Aufgaben ::
a: Wie viele Polizisten im Kampfanzug setzt das offizielle Berlin laut dem Text über die Proteste gegen IWF und Weltbank ein?
b: Gib an, wie viele Zeilen der Datensätze die Zeichenfolge „crops“ enthalten, wobei Groß- und Kleinschreibung zählt. Nenne nur die Zahl.

Zwei Berichte erzählen eine häßliche Geschichte. Einmal beklagt die UNICEF, daß in den letzten Jahren allein in Afrika eine Million Kinder an den Auswirkungen der tödlichen Schuldenkrise der „Dritten Welt“ gestorben sind. In der anderen Geschichte prahlt der Polizeipräsident West-Berlins, die derzeitige Polizeipräsenz in der Stadt wäre nur während des Zweiten Weltkriegs – unter den Nazis – massiver gewesen.

Denjenigen, die nicht verstehen, warum Tausende gegen die Politik von IWF und Weltbank demonstrieren, werden die UNICEF-Klagen jetzt die Augen öffnen: Der sinnlose Tod von mehr als einer Million Kinder ist ein abscheuliches Verbrechen, das alle verwerflich finden – sogar unpolitische Mitbürger. Doch das offizielle Berlin reagiert auf diejenigen, die sich über den Tod aufregen, mit Hausdurchsuchungen, Festnahmen und 9.000 Polizisten im Kampfanzug. In derselben Stadt, wo Mitglieder der Jungen Union ungeschoren neonazistische Lieder gröhlen: „Die Lager stehen leer, es gibt keine Folterknechte mehr; die Öfen warten still, bis einer wieder Menschen braten will. Aus den Duschen fließt kein Gas und befriedigt den Rassenhaß. Im KZ war's doch so nett.“

Wenn der Berliner Senat davor warnt, daß sich auch „Asoziale“ an den Anti-IWF-Protesten beteiligen, hat die Öffentlichkeit die Pflicht, sich zu fragen, ob diese Sprache von den Stalinisten in Bukarest entliehen wurde oder ob sie ihren Ursprung in der erfolgreich verdrängten Geschichte dieser Stadt hat. Und falls nur einer einzigen Person die Einreise nach West-Berlin verweigert wird, um den Protest gegen den Tod der Kinder zu behindern, verliert die Stadt völlig ihren Anspruch auf den Ruf, das Schaufenster des Westens zu sein. In Flugblättern und Plakaten behauptet die Polizei: „Berlin steht für Weltoffenheit, Meinungsvielfalt, Gastfreundschaft.“ Doch jedem Beobachter sei vergeben, wenn er glaubt, Berlin sei eine „city of fear“.

Vorliegende Datensätze ::
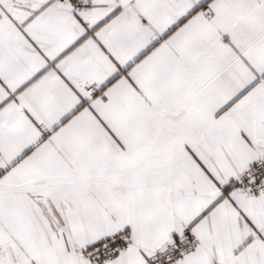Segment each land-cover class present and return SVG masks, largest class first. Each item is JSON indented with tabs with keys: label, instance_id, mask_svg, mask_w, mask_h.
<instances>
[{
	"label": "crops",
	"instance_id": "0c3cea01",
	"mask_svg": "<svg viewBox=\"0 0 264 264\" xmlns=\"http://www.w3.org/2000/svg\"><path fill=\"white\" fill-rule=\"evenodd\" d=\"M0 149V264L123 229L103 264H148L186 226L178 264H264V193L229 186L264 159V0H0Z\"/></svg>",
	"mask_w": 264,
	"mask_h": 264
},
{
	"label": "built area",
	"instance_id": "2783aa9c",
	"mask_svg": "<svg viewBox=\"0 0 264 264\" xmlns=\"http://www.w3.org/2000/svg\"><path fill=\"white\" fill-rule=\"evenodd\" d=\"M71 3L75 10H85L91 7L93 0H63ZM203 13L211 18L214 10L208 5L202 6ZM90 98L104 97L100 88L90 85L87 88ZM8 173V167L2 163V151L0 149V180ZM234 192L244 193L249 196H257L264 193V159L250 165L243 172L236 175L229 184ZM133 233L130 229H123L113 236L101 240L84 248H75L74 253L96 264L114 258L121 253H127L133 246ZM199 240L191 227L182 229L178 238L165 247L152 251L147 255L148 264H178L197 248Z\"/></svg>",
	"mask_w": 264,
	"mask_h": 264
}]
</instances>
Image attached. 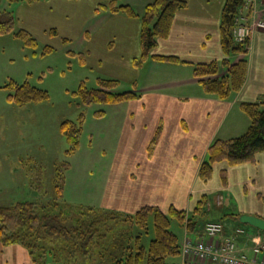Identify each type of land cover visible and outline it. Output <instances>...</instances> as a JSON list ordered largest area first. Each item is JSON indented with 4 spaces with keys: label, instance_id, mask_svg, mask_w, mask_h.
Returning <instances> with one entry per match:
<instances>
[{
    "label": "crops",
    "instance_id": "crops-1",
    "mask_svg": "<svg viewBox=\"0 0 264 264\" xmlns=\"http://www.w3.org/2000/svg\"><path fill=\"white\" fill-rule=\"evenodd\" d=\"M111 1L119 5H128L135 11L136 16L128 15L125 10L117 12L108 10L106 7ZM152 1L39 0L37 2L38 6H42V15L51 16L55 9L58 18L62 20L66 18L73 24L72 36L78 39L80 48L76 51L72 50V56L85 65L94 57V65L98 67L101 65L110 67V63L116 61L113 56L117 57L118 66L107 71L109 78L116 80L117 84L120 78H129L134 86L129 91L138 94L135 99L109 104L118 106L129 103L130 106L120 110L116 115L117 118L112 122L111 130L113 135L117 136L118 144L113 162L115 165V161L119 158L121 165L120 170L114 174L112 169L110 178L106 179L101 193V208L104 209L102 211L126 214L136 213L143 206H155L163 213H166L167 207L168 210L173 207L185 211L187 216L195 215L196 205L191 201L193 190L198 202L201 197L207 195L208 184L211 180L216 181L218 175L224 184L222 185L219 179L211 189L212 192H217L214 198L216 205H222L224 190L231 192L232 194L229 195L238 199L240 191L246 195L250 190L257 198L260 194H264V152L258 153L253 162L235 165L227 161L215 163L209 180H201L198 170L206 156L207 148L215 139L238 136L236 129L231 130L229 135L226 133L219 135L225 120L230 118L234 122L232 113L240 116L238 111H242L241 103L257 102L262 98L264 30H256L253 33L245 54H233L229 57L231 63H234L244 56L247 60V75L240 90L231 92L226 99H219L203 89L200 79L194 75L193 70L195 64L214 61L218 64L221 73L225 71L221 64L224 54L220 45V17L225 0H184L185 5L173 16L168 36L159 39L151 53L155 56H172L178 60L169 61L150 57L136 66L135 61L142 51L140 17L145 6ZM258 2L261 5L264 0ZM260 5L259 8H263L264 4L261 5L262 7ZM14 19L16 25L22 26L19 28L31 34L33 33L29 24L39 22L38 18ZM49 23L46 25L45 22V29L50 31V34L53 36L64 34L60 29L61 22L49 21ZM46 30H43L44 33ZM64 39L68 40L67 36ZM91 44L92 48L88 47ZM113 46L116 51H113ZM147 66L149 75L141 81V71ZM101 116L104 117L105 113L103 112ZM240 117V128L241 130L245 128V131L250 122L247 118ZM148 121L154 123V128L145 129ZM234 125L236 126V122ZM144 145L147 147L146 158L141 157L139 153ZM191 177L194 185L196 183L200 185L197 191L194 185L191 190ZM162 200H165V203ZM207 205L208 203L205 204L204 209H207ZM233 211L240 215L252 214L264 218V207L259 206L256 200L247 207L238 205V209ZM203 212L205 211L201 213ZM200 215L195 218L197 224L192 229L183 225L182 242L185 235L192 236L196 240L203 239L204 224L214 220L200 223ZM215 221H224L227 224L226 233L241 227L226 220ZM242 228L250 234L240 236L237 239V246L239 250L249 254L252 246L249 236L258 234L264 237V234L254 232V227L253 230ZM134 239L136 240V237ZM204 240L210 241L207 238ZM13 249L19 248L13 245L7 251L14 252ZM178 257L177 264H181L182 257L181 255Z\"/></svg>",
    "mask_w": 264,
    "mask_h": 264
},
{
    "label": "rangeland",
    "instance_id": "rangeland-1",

Lösungen ::
a: 9.000 Polizisten im Kampfanzug.

b: 3